Ron Paul, True Believer
With apologies in advance for any Paulbots who show up, this was simply too good an opportunity to let pass. Low hanging fruit ‘n’ all. The Pittsburgh Post-Gazette has an article about Paul’s campaign in Pennsylvania. It has plenty of quotes from worshipful Paulians, as if we needed more of that, but what caught my eye was the very end of the article:
Ron Paul and his people keep going on despite, or perhaps because of, what is a hopeless situation.”If anyone’s looked at what I’ve done for so many years, it’s just sort of a steady determination,” he said, when asked about his character. “I think if I should be compared to somebody, it might be called a true believer.”

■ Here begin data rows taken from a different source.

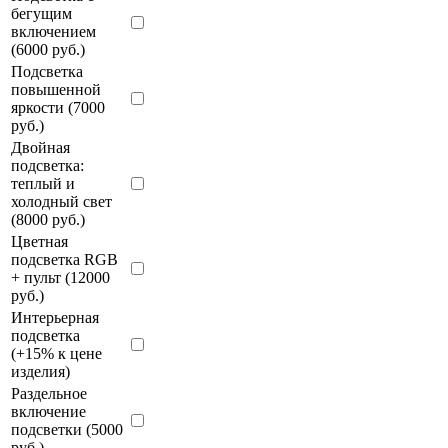
бегущим
включением
(6000 руб.)
Подсветка
повышенной
яркости (7000
руб.)
Двойная
подсветка:
теплый и
холодный свет
(8000 руб.)
Цветная
подсветка RGB
+ пульт (12000
руб.)
Интерьерная
подсветка
(+15% к цене
изделия)
Раздельное
включение
подсветки (5000
руб.)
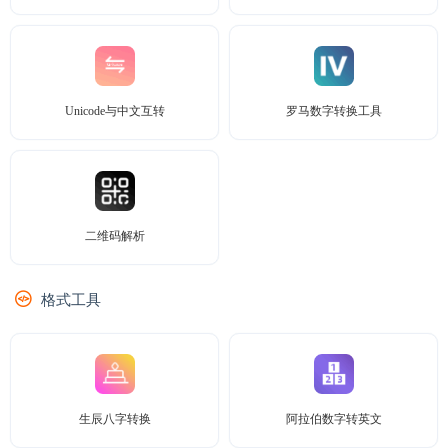
Unicode与中文互转
罗马数字转换工具
二维码解析
格式工具
生辰八字转换
阿拉伯数字转英文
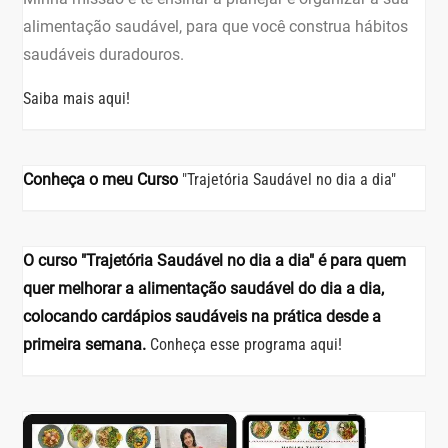
alimentação saudável, para que você construa hábitos
saudáveis duradouros.
Saiba mais aqui!
Conheça o meu Curso
"Trajetória Saudável no dia a dia"
O curso "Trajetória Saudável no dia a dia" é para quem
quer melhorar a alimentação saudável do dia a dia,
colocando cardápios saudáveis na prática desde a
primeira semana.
Conheça esse programa aqui!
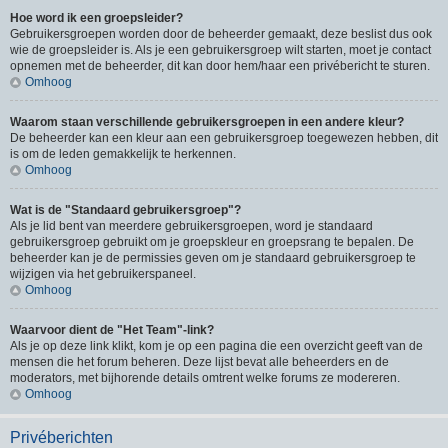
Hoe word ik een groepsleider?
Gebruikersgroepen worden door de beheerder gemaakt, deze beslist dus ook
wie de groepsleider is. Als je een gebruikersgroep wilt starten, moet je contact
opnemen met de beheerder, dit kan door hem/haar een privébericht te sturen.
Omhoog
Waarom staan verschillende gebruikersgroepen in een andere kleur?
De beheerder kan een kleur aan een gebruikersgroep toegewezen hebben, dit
is om de leden gemakkelijk te herkennen.
Omhoog
Wat is de "Standaard gebruikersgroep"?
Als je lid bent van meerdere gebruikersgroepen, word je standaard
gebruikersgroep gebruikt om je groepskleur en groepsrang te bepalen. De
beheerder kan je de permissies geven om je standaard gebruikersgroep te
wijzigen via het gebruikerspaneel.
Omhoog
Waarvoor dient de "Het Team"-link?
Als je op deze link klikt, kom je op een pagina die een overzicht geeft van de
mensen die het forum beheren. Deze lijst bevat alle beheerders en de
moderators, met bijhorende details omtrent welke forums ze modereren.
Omhoog
Privéberichten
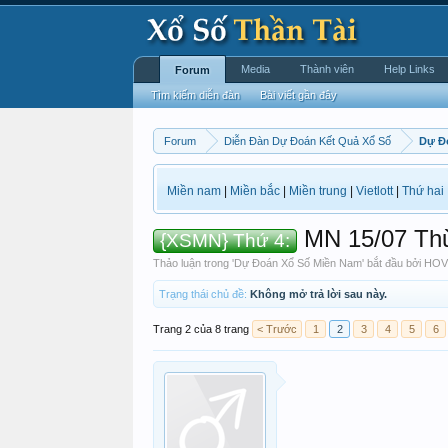
Media
Thành viên
Help Links
Forum
Tìm kiếm diễn đàn
Bài viết gần đây
Forum
Diễn Đàn Dự Đoán Kết Quả Xổ Số
Dự Đ
Miền nam
|
Miền bắc
|
Miền trung
|
Vietlott
|
Thứ hai
MN 15/07 Thừ
{XSMN} Thứ 4:
Thảo luận trong '
Dự Đoán Xổ Số Miền Nam
' bắt đầu bởi
HOV
Trạng thái chủ đề:
Không mở trả lời sau này.
Trang 2 của 8 trang
< Trước
1
2
3
4
5
6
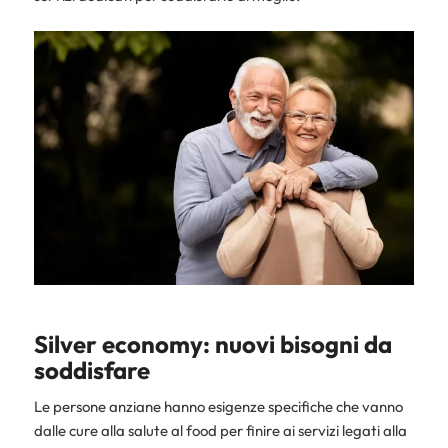
Silver economy: nuovi bisogni da
soddisfare
Le persone anziane hanno esigenze specifiche che vanno
dalle cure alla salute al food per finire ai servizi legati alla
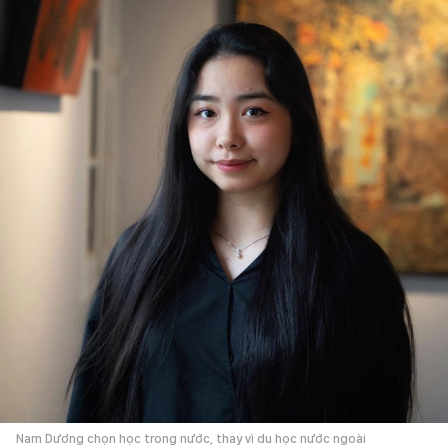
Nam Dương chọn học trong nước, thay vì du học nước ngoài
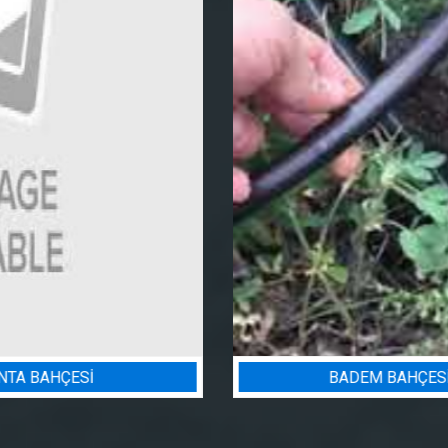
BADEM BAHÇESI SULAMA PROJESI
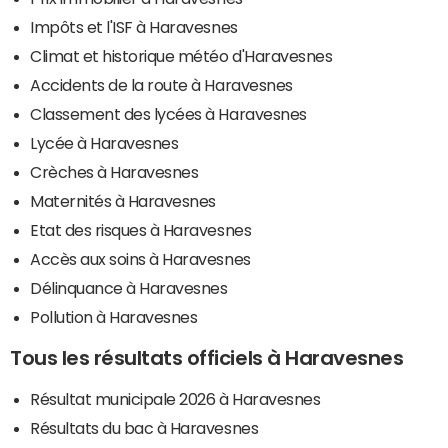
Impôts et l'ISF à Haravesnes
Climat et historique météo d'Haravesnes
Accidents de la route à Haravesnes
Classement des lycées à Haravesnes
Lycée à Haravesnes
Crèches à Haravesnes
Maternités à Haravesnes
Etat des risques à Haravesnes
Accès aux soins à Haravesnes
Délinquance à Haravesnes
Pollution à Haravesnes
Tous les résultats officiels à Haravesnes
Résultat municipale 2026 à Haravesnes
Résultats du bac à Haravesnes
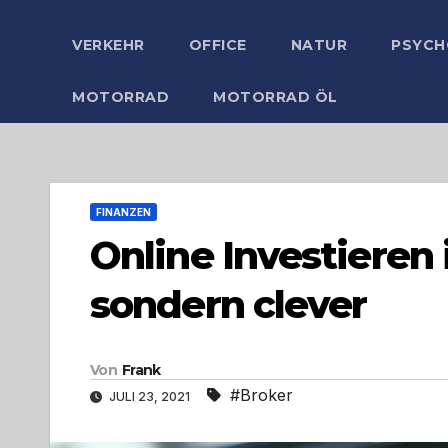
VERKEHR
OFFICE
NATUR
PSYCH
MOTORRAD
MOTORRAD ÖL
FINANZEN
Online Investieren 
sondern clever
Von
Frank
#Broker
JULI 23, 2021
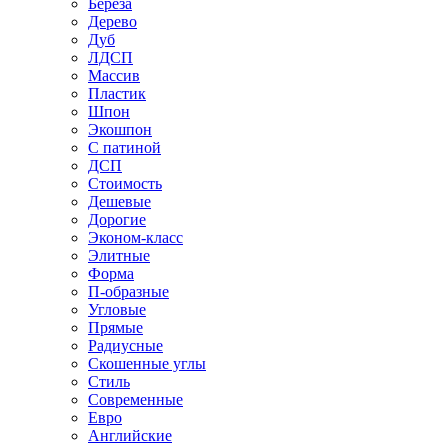
Береза
Дерево
Дуб
ЛДСП
Массив
Пластик
Шпон
Экошпон
С патиной
ДСП
Стоимость
Дешевые
Дорогие
Эконом-класс
Элитные
Форма
П-образные
Угловые
Прямые
Радиусные
Скошенные углы
Стиль
Современные
Евро
Английские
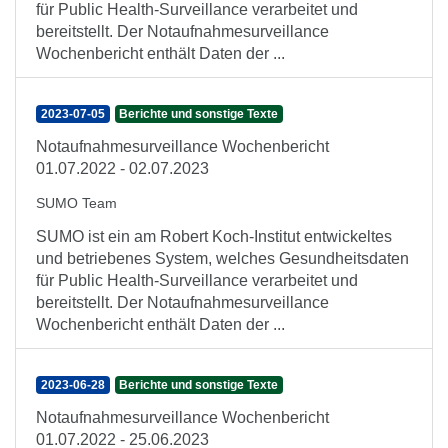
für Public Health-Surveillance verarbeitet und
bereitstellt. Der Notaufnahmesurveillance
Wochenbericht enthält Daten der ...
2023-07-05
Berichte und sonstige Texte
Notaufnahmesurveillance Wochenbericht
01.07.2022 - 02.07.2023
SUMO Team
SUMO ist ein am Robert Koch-Institut entwickeltes
und betriebenes System, welches Gesundheitsdaten
für Public Health-Surveillance verarbeitet und
bereitstellt. Der Notaufnahmesurveillance
Wochenbericht enthält Daten der ...
2023-06-28
Berichte und sonstige Texte
Notaufnahmesurveillance Wochenbericht
01.07.2022 - 25.06.2023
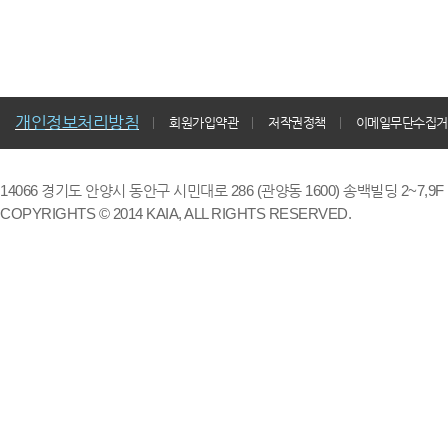
개인정보처리방침
회원가입약관
저작권정책
이메일무단수집거
14066 경기도 안양시 동안구 시민대로 286 (관양동 1600) 송백빌딩 2~7,9F / TE
COPYRIGHTS © 2014 KAIA, ALL RIGHTS RESERVED.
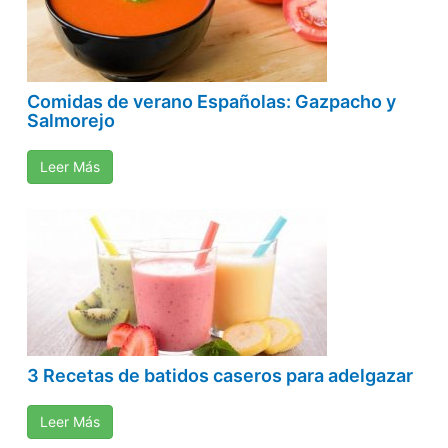
Comidas de verano Españolas: Gazpacho y
Salmorejo
Leer Más
3 Recetas de batidos caseros para adelgazar
Leer Más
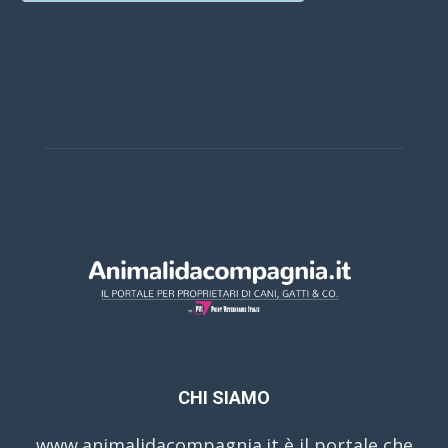
Casino Online Europei
CHI SIAMO
www.animalidacompagnia.it è il portale che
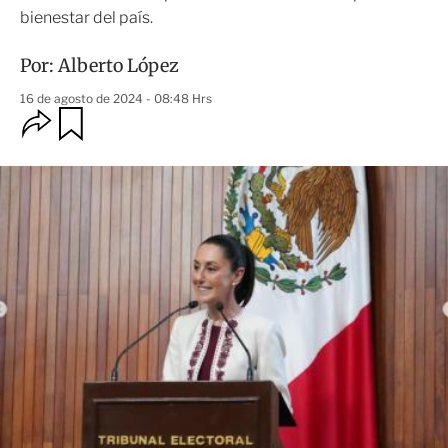
bienestar del país.
Por:
Alberto López
16 de agosto de 2024 - 08:48 Hrs
O
G
u
p
a
c
r
i
d
o
a
n
r
e
s
d
e
c
o
m
p
a
r
t
i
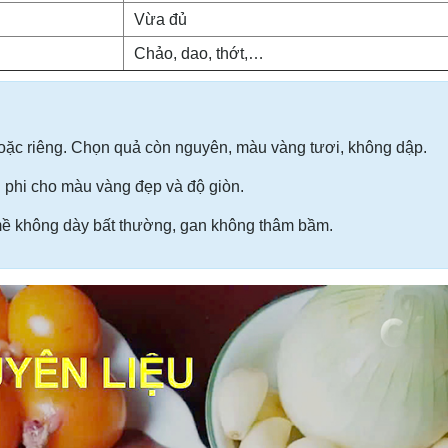
Vừa đủ
Chảo, dao, thớt,…
oặc riêng. Chọn quả còn nguyên, màu vàng tươi, không dập.
hi phi cho màu vàng đẹp và độ giòn.
mề không dày bất thường, gan không thâm bầm.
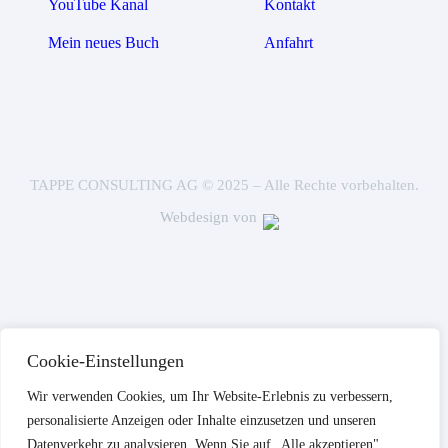
YouTube Kanal
Kontakt
Mein neues Buch
Anfahrt
TAPPE CONSULTING AG © 2025 – Alle Rechte vorbehalten.
Webdesign von
Cookie-Einstellungen
Wir verwenden Cookies, um Ihr Website-Erlebnis zu verbessern,
personalisierte Anzeigen oder Inhalte einzusetzen und unseren
Datenverkehr zu analysieren. Wenn Sie auf „Alle akzeptieren"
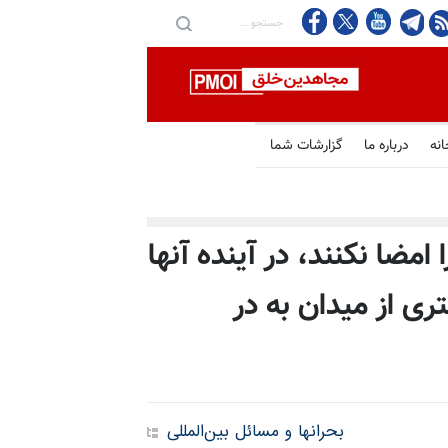
انه
درباره ما
گزارشات شما
امضا نکنند، در آینده آنها
ری از میدان به در
بحرانها و مسائل بین‌المللی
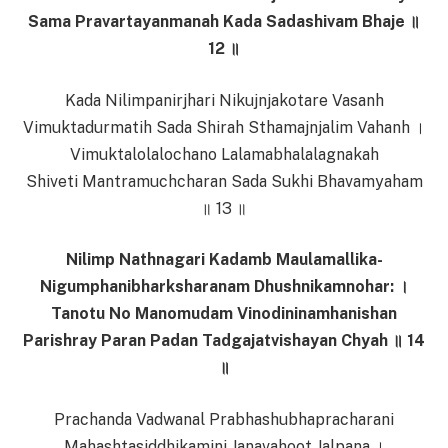
Sama Pravartayanmanah Kada Sadashivam Bhaje ॥
12 ॥
Kada Nilimpanirjhari Nikujnjakotare Vasanh
Vimuktadurmatih Sada Shirah Sthamajnjalim Vahanh ।
Vimuktalolalochano Lalamabhalalagnakah
Shiveti Mantramuchcharan Sada Sukhi Bhavamyaham
॥ 13 ॥
Nilimp Nathnagari Kadamb Maulamallika-
Nigumphanibharksharanam Dhushnikamnohar: ।
Tanotu No Manomudam Vinodininamhanishan
Parishray Paran Padan Tadgajatvishayan Chyah ॥ 14
॥
Prachanda Vadwanal Prabhashubhapracharani
Mahashtasiddhikamini Janavahoot Jalpana ।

So my question is, does he mean this kind of true believer or that kind of true believer. The first describes a 1951 book on mass movements called “The True Believer” which remains in print today. Given the book’s subject matter, I almost find it impossible to believe that Paul is not familiar with it:
The book evaluates and sometimes disparages Communists, Fascists, Nationalists, and early Christians. Part of Hoffer’s thesis is that movements are interchangeable and that fanatics will often flip from one movement to another. Furthermore, Hoffer argues the motivations for mass movements are interchangeable: religious, nationalist and class-based movements tend to behave in the same way and use the same tactics, even when their stated goals or values are diametrically opposed.
One of the central theses of the book is that mass movements are made up of a group of people who have strong feelings of frustration directed at dominant majorities. These people are passionate about achieving a glorious future, which achieves such value in their minds that fundamental norms are occasionally dropped by the wayside for the greater good. A revolution indeed.
The second kind of true believer is described by Lamar Keene:
Keene used the term to refer to people who continued to believe in a paranormal event or phenomenon even after it had been proven to have been staged. It has since been applied, more loosely, to refer to any belief without empirical or logical foundations.
I think it’s fair to say that either version works for Paul and his followers. Why is Paul still running? Why does he think that Republicans should work with him? And what does he plan to do when he finally drops out?